Assignment ->
Your reply should hold every entry below exactly as written and none of the pictures.

(Material for this task begins)

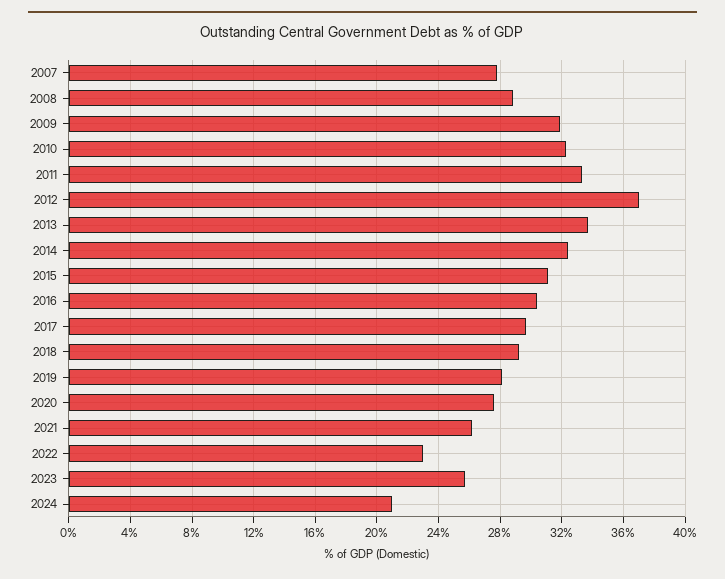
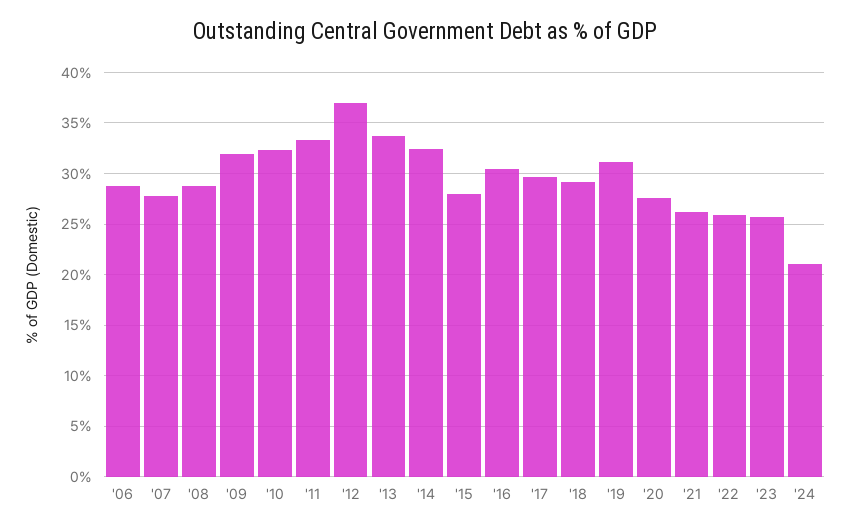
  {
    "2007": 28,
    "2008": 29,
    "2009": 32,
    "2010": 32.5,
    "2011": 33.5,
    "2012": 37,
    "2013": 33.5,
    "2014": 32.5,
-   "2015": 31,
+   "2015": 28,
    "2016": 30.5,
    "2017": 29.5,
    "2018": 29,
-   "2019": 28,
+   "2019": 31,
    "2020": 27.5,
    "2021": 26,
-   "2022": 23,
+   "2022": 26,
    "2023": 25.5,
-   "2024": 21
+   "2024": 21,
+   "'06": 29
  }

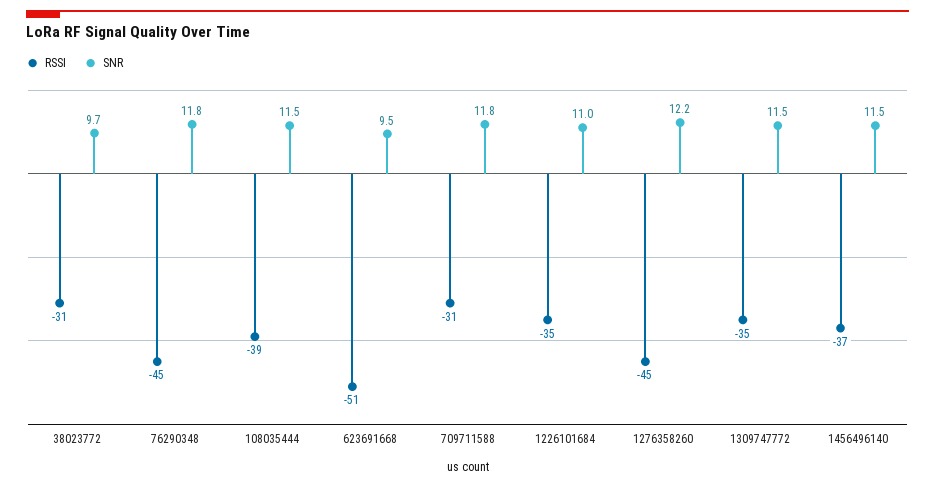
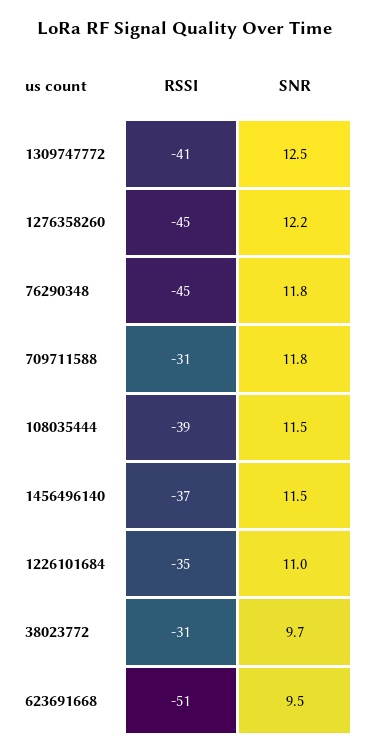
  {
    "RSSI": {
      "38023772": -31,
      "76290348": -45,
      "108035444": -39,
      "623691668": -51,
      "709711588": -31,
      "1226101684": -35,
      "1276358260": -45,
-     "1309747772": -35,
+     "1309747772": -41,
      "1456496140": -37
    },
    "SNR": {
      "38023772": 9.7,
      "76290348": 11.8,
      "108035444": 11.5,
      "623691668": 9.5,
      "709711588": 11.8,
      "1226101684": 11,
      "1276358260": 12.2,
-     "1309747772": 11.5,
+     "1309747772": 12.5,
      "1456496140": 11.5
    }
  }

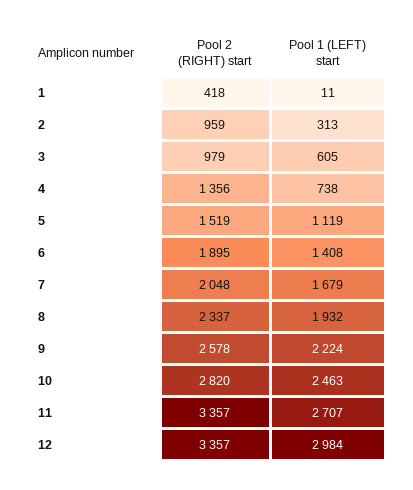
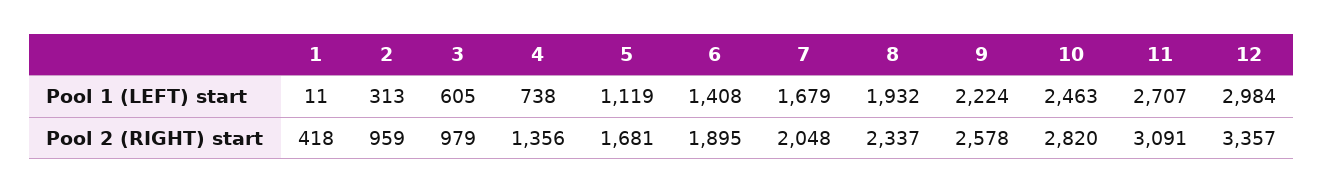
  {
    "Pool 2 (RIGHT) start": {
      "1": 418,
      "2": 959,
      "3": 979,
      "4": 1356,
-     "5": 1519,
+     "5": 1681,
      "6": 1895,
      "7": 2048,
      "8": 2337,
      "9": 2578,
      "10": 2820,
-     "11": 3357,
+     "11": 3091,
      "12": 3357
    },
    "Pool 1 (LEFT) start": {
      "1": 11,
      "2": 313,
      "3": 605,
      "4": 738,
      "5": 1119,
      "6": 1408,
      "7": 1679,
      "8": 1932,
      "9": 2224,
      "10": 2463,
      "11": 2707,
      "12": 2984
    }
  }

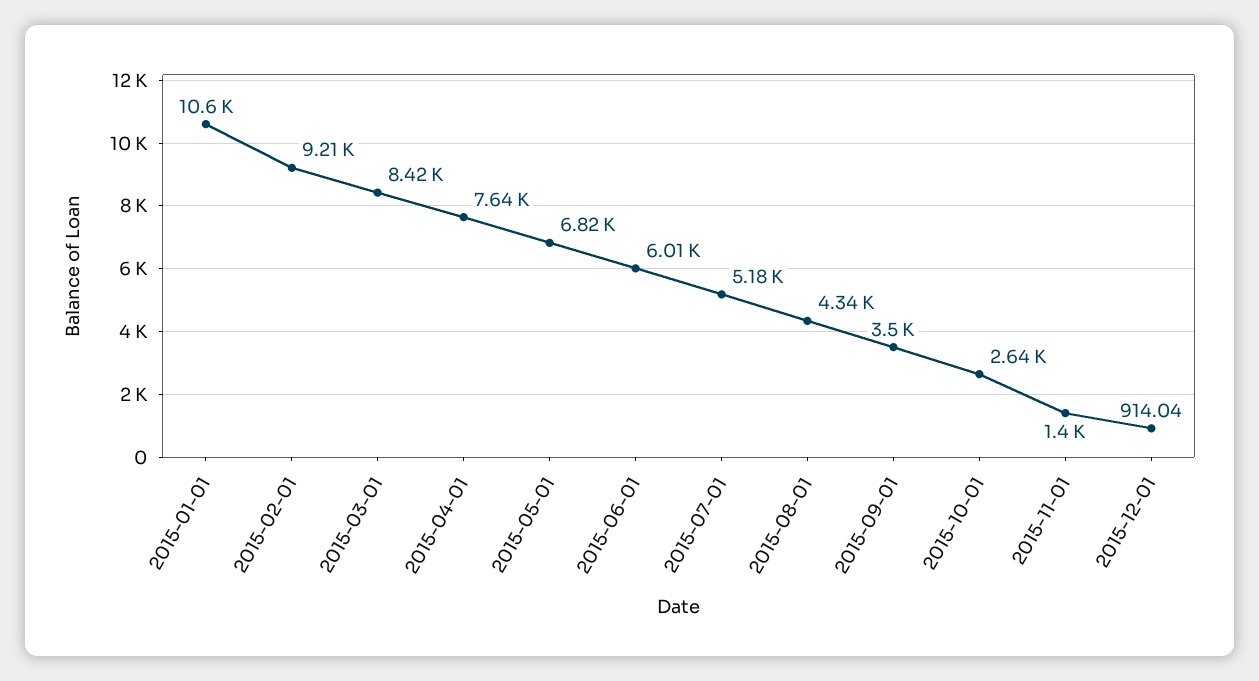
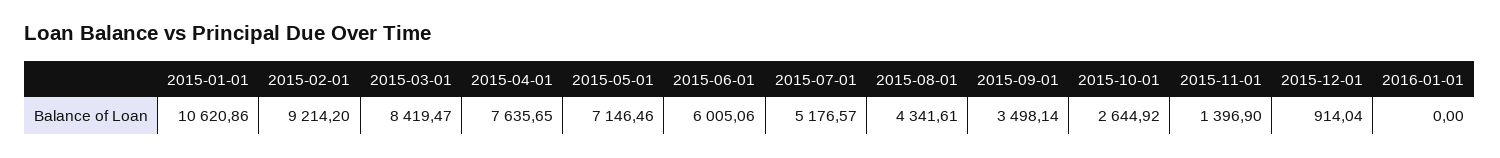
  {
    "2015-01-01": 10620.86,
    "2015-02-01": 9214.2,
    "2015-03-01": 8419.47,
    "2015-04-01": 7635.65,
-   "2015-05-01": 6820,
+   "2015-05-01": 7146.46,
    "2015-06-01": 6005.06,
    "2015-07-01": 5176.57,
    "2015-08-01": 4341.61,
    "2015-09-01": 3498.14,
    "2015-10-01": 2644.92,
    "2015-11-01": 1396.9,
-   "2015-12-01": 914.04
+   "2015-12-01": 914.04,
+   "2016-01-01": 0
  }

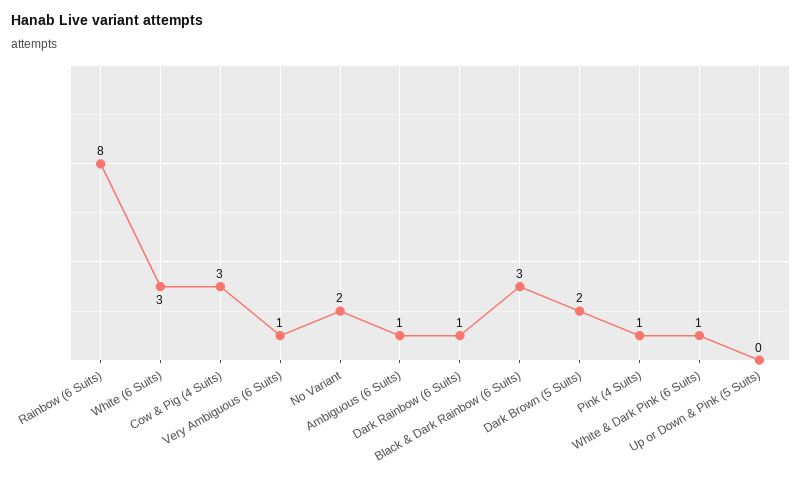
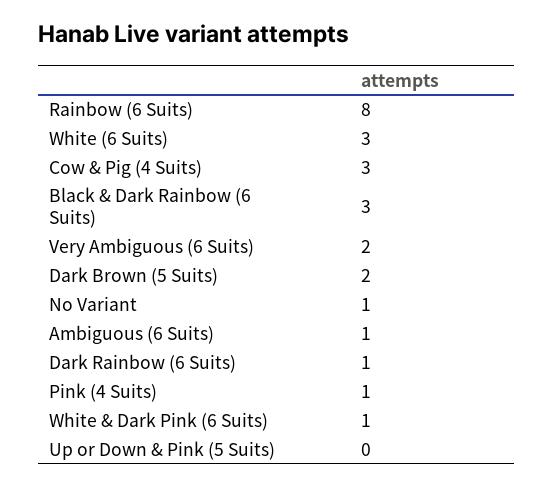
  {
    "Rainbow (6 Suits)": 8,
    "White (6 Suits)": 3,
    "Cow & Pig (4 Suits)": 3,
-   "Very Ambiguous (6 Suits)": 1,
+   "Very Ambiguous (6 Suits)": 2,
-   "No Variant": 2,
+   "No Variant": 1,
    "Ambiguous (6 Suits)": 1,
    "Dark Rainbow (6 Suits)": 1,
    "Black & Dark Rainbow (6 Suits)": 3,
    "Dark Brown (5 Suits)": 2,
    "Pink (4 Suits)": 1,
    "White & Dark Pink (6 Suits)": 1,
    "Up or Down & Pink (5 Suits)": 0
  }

(Material for this task ends)

Output of the task ->
  {
    "2007": 28,
    "2008": 29,
    "2009": 32,
    "2010": 32.5,
    "2011": 33.5,
    "2012": 37,
    "2013": 33.5,
    "2014": 32.5,
-   "2015": 31,
+   "2015": 28,
    "2016": 30.5,
    "2017": 29.5,
    "2018": 29,
-   "2019": 28,
+   "2019": 31,
    "2020": 27.5,
    "2021": 26,
-   "2022": 23,
+   "2022": 26,
    "2023": 25.5,
-   "2024": 21
+   "2024": 21,
+   "'06": 29
  }

  {
    "RSSI": {
      "38023772": -31,
      "76290348": -45,
      "108035444": -39,
      "623691668": -51,
      "709711588": -31,
      "1226101684": -35,
      "1276358260": -45,
-     "1309747772": -35,
+     "1309747772": -41,
      "1456496140": -37
    },
    "SNR": {
      "38023772": 9.7,
      "76290348": 11.8,
      "108035444": 11.5,
      "623691668": 9.5,
      "709711588": 11.8,
      "1226101684": 11,
      "1276358260": 12.2,
-     "1309747772": 11.5,
+     "1309747772": 12.5,
      "1456496140": 11.5
    }
  }

  {
    "Pool 2 (RIGHT) start": {
      "1": 418,
      "2": 959,
      "3": 979,
      "4": 1356,
-     "5": 1519,
+     "5": 1681,
      "6": 1895,
      "7": 2048,
      "8": 2337,
      "9": 2578,
      "10": 2820,
-     "11": 3357,
+     "11": 3091,
      "12": 3357
    },
    "Pool 1 (LEFT) start": {
      "1": 11,
      "2": 313,
      "3": 605,
      "4": 738,
      "5": 1119,
      "6": 1408,
      "7": 1679,
      "8": 1932,
      "9": 2224,
      "10": 2463,
      "11": 2707,
      "12": 2984
    }
  }

  {
    "2015-01-01": 10620.86,
    "2015-02-01": 9214.2,
    "2015-03-01": 8419.47,
    "2015-04-01": 7635.65,
-   "2015-05-01": 6820,
+   "2015-05-01": 7146.46,
    "2015-06-01": 6005.06,
    "2015-07-01": 5176.57,
    "2015-08-01": 4341.61,
    "2015-09-01": 3498.14,
    "2015-10-01": 2644.92,
    "2015-11-01": 1396.9,
-   "2015-12-01": 914.04
+   "2015-12-01": 914.04,
+   "2016-01-01": 0
  }

  {
    "Rainbow (6 Suits)": 8,
    "White (6 Suits)": 3,
    "Cow & Pig (4 Suits)": 3,
-   "Very Ambiguous (6 Suits)": 1,
+   "Very Ambiguous (6 Suits)": 2,
-   "No Variant": 2,
+   "No Variant": 1,
    "Ambiguous (6 Suits)": 1,
    "Dark Rainbow (6 Suits)": 1,
    "Black & Dark Rainbow (6 Suits)": 3,
    "Dark Brown (5 Suits)": 2,
    "Pink (4 Suits)": 1,
    "White & Dark Pink (6 Suits)": 1,
    "Up or Down & Pink (5 Suits)": 0
  }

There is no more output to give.